• Task statement
Give back exactly the lines of the data below, starting with the line that has "ugroženih vrsta raste iz godine u godinu." and going on through the line that has "edildi. Antalya Tabip Odası, meslektaşl".

• The records
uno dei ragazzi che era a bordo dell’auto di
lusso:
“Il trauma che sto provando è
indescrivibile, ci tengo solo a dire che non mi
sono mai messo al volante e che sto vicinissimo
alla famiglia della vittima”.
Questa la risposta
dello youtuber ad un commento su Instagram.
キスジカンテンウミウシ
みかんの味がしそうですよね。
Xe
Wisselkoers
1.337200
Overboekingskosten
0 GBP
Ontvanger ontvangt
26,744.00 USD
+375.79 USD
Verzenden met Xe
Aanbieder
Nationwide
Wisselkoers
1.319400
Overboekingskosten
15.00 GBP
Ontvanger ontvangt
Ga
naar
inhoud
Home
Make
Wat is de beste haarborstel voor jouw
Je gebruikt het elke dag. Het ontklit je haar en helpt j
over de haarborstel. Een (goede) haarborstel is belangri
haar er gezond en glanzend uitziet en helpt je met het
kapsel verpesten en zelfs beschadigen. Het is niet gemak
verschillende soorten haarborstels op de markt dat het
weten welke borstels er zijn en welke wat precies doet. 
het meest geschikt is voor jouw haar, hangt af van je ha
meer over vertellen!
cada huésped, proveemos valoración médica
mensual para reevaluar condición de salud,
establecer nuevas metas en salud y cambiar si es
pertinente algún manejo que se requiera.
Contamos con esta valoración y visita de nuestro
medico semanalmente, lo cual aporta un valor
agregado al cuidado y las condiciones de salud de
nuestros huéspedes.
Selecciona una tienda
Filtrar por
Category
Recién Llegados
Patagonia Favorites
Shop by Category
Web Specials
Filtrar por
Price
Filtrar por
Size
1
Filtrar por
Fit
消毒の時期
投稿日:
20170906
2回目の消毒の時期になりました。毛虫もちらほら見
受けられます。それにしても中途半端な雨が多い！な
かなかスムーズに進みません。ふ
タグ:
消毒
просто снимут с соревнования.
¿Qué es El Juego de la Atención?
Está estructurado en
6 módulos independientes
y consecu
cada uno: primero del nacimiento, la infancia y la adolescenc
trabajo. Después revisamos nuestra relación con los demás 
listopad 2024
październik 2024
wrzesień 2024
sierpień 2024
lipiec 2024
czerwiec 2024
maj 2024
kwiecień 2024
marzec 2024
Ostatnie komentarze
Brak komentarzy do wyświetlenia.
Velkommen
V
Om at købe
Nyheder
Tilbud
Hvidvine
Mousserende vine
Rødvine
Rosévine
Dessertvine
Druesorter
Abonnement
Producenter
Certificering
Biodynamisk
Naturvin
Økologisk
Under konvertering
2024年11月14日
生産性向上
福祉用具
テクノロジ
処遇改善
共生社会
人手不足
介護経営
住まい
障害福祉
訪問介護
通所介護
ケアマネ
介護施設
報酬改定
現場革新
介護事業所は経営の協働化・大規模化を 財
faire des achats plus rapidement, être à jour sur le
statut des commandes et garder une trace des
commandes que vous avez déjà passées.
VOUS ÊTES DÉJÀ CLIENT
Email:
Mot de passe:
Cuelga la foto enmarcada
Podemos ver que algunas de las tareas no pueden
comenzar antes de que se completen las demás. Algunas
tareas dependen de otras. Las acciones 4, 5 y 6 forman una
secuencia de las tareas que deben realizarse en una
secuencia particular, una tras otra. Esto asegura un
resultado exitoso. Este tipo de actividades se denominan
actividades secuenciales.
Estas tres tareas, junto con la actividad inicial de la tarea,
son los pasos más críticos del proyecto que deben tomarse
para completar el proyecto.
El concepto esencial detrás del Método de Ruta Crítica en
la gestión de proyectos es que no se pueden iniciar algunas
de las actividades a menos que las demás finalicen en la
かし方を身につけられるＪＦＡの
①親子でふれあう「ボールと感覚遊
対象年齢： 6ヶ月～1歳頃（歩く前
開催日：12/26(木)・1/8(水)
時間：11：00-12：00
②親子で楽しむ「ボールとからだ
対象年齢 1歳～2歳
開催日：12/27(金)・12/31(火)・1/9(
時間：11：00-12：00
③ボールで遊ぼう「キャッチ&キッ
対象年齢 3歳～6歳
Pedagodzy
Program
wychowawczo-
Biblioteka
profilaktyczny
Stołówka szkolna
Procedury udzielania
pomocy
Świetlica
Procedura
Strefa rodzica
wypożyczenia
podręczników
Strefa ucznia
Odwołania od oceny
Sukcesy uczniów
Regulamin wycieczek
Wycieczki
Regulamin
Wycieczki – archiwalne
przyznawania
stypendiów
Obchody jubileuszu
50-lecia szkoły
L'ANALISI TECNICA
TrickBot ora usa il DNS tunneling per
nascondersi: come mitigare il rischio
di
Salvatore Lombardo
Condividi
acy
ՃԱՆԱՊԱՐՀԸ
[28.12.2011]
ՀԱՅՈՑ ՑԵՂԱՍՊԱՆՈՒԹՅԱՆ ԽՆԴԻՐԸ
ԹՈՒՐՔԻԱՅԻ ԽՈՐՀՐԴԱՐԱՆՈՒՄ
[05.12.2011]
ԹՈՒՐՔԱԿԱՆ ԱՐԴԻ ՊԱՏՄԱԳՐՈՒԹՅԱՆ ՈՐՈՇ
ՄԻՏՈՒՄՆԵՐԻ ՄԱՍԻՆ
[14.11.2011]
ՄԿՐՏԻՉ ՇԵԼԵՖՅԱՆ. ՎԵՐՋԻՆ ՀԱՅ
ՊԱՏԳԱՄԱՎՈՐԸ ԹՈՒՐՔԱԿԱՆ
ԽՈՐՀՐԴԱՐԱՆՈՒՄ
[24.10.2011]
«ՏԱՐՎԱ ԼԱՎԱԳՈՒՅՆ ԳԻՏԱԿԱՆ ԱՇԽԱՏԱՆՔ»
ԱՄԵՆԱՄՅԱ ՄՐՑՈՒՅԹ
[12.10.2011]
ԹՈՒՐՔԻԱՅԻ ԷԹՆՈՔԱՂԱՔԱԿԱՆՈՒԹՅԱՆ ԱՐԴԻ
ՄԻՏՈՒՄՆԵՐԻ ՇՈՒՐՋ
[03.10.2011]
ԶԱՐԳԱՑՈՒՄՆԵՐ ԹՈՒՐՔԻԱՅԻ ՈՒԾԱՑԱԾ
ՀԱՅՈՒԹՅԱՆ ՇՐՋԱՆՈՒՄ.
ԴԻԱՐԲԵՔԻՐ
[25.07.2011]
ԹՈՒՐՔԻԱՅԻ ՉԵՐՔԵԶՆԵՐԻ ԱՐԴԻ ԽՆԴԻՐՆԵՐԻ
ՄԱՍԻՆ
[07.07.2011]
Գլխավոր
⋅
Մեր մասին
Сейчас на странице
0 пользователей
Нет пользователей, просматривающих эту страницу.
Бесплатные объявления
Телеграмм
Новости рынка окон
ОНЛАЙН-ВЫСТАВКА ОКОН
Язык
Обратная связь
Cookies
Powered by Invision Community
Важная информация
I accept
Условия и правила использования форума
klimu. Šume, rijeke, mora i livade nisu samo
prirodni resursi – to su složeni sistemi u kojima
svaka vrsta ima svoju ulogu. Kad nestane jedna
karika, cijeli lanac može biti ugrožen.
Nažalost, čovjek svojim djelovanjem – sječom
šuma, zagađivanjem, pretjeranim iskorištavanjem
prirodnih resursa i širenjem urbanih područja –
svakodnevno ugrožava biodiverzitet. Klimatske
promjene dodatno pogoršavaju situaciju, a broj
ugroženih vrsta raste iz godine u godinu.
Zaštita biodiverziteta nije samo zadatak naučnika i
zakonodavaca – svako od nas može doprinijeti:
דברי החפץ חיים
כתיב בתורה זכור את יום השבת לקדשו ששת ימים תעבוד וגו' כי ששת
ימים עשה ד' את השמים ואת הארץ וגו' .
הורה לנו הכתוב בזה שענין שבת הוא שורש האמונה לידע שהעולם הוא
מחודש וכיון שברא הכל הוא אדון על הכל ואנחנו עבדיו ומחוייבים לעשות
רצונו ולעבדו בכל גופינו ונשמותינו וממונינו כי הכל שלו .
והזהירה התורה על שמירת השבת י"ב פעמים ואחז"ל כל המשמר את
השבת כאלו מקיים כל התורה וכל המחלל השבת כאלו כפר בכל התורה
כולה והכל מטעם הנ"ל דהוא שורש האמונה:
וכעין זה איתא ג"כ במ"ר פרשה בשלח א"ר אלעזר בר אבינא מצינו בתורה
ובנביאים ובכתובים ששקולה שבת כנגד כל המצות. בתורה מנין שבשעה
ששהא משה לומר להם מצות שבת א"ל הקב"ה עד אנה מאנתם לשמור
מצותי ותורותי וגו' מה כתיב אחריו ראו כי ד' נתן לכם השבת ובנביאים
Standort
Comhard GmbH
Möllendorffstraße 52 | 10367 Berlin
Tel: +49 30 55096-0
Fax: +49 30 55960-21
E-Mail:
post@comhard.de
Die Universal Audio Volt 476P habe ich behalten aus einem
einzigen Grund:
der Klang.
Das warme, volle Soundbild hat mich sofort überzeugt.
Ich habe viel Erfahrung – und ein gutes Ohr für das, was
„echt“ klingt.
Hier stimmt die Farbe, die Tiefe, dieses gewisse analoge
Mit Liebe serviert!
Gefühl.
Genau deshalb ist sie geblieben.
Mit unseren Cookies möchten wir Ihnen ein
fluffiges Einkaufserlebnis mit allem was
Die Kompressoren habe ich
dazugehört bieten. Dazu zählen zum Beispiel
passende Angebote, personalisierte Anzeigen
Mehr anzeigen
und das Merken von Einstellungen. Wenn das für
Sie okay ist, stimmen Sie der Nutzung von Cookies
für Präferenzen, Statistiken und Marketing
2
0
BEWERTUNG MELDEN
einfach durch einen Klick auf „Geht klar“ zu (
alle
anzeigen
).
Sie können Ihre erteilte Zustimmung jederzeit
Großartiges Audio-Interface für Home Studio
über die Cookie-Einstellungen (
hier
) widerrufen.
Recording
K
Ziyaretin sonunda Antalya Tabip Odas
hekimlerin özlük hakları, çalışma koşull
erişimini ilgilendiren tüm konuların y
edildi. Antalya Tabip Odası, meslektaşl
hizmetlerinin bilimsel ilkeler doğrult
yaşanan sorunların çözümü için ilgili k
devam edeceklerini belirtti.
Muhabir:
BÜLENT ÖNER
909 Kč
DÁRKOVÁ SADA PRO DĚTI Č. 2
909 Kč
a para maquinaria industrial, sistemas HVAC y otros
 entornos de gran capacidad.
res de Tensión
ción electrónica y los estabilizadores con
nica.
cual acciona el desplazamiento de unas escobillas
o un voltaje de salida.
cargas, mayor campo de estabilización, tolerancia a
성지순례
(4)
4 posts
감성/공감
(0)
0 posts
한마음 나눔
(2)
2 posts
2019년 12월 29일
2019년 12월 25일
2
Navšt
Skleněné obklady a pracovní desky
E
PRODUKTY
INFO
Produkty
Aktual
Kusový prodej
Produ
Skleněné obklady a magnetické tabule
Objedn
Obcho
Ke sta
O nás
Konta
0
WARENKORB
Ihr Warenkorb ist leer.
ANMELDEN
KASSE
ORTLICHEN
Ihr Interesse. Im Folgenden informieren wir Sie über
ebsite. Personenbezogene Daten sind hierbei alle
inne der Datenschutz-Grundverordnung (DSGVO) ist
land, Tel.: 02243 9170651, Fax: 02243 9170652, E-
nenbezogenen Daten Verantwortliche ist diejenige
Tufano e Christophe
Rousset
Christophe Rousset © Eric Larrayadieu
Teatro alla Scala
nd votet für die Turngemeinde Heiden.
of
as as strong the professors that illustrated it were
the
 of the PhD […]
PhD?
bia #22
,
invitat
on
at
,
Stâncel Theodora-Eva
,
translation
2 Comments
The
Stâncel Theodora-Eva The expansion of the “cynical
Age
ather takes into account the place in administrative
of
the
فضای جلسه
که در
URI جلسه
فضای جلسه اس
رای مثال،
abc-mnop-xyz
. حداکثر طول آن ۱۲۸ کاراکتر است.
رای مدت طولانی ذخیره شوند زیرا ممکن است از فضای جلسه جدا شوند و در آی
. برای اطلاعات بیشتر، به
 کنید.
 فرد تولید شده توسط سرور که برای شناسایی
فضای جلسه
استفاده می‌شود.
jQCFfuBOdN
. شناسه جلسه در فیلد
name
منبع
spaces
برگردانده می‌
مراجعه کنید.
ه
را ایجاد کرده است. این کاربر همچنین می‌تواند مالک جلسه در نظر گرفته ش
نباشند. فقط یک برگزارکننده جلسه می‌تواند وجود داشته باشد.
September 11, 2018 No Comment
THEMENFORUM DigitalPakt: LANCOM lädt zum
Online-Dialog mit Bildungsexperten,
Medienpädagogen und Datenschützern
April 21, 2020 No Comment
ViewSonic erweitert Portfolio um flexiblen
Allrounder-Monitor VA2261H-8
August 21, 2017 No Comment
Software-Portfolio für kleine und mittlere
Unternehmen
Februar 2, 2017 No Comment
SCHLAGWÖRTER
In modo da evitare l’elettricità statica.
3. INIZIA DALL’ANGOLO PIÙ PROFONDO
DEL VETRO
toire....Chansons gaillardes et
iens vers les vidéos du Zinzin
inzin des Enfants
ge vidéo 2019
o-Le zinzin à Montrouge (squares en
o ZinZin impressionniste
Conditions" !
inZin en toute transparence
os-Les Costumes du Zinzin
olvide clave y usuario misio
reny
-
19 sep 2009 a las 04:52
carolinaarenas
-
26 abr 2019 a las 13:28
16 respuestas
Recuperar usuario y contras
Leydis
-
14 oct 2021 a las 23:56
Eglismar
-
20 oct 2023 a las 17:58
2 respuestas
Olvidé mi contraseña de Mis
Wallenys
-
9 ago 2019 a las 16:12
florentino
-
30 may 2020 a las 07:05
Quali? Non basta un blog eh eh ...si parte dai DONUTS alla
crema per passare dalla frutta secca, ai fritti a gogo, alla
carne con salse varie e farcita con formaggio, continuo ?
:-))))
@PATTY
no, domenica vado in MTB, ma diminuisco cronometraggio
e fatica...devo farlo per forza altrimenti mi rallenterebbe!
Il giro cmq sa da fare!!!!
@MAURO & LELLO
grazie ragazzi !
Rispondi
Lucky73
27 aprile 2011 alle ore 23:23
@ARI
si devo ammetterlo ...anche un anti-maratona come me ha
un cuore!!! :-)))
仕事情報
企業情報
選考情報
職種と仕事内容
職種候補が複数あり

• Result of the exercise
ugroženih vrsta raste iz godine u godinu.
Zaštita biodiverziteta nije samo zadatak naučnika i
zakonodavaca – svako od nas može doprinijeti:
דברי החפץ חיים
כתיב בתורה זכור את יום השבת לקדשו ששת ימים תעבוד וגו' כי ששת
ימים עשה ד' את השמים ואת הארץ וגו' .
הורה לנו הכתוב בזה שענין שבת הוא שורש האמונה לידע שהעולם הוא
מחודש וכיון שברא הכל הוא אדון על הכל ואנחנו עבדיו ומחוייבים לעשות
רצונו ולעבדו בכל גופינו ונשמותינו וממונינו כי הכל שלו .
והזהירה התורה על שמירת השבת י"ב פעמים ואחז"ל כל המשמר את
השבת כאלו מקיים כל התורה וכל המחלל השבת כאלו כפר בכל התורה
כולה והכל מטעם הנ"ל דהוא שורש האמונה:
וכעין זה איתא ג"כ במ"ר פרשה בשלח א"ר אלעזר בר אבינא מצינו בתורה
ובנביאים ובכתובים ששקולה שבת כנגד כל המצות. בתורה מנין שבשעה
ששהא משה לומר להם מצות שבת א"ל הקב"ה עד אנה מאנתם לשמור
מצותי ותורותי וגו' מה כתיב אחריו ראו כי ד' נתן לכם השבת ובנביאים
Standort
Comhard GmbH
Möllendorffstraße 52 | 10367 Berlin
Tel: +49 30 55096-0
Fax: +49 30 55960-21
E-Mail:
post@comhard.de
Die Universal Audio Volt 476P habe ich behalten aus einem
einzigen Grund:
der Klang.
Das warme, volle Soundbild hat mich sofort überzeugt.
Ich habe viel Erfahrung – und ein gutes Ohr für das, was
„echt“ klingt.
Hier stimmt die Farbe, die Tiefe, dieses gewisse analoge
Mit Liebe serviert!
Gefühl.
Genau deshalb ist sie geblieben.
Mit unseren Cookies möchten wir Ihnen ein
fluffiges Einkaufserlebnis mit allem was
Die Kompressoren habe ich
dazugehört bieten. Dazu zählen zum Beispiel
passende Angebote, personalisierte Anzeigen
Mehr anzeigen
und das Merken von Einstellungen. Wenn das für
Sie okay ist, stimmen Sie der Nutzung von Cookies
für Präferenzen, Statistiken und Marketing
2
0
BEWERTUNG MELDEN
einfach durch einen Klick auf „Geht klar“ zu (
alle
anzeigen
).
Sie können Ihre erteilte Zustimmung jederzeit
Großartiges Audio-Interface für Home Studio
über die Cookie-Einstellungen (
hier
) widerrufen.
Recording
K
Ziyaretin sonunda Antalya Tabip Odas
hekimlerin özlük hakları, çalışma koşull
erişimini ilgilendiren tüm konuların y
edildi. Antalya Tabip Odası, meslektaşl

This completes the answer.